### Text
Referring now to FIGS. 3A and 3B, a single ABP 16 can be landed on wellhead 18 via drill string, wireline, or other non-riser system by service vessel 48 prior to drilling rig 50 arriving on site. Drilling rig 50 would then run the BOP stack 14 and LMRP 12 assembly on conventional drilling riser and land the stack on ABP 16. Normal drilling operations could utilize the ram BOP's of ASP 16 until their useful life was reached. At that point, drilling could continue with the ram BOP's of BOP stack 14 without disturbing the stack assembly, thus increasing drilling time before having to bring the stack to the surface for maintenance.

### Work to be completed
Reproduce the stretch of the wellhead drilling passage from "Referring now to" through "surface for maintenance.", word for word. The listing that comes next has no connection to the text.

### Collected data
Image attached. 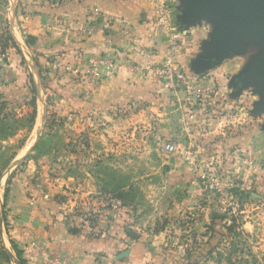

### Correct output
Referring now to FIGS. 3A and 3B, a single ABP 16 can be landed on wellhead 18 via drill string, wireline, or other non-riser system by service vessel 48 prior to drilling rig 50 arriving on site. Drilling rig 50 would then run the BOP stack 14 and LMRP 12 assembly on conventional drilling riser and land the stack on ABP 16. Normal drilling operations could utilize the ram BOP's of ASP 16 until their useful life was reached. At that point, drilling could continue with the ram BOP's of BOP stack 14 without disturbing the stack assembly, thus increasing drilling time before having to bring the stack to the surface for maintenance.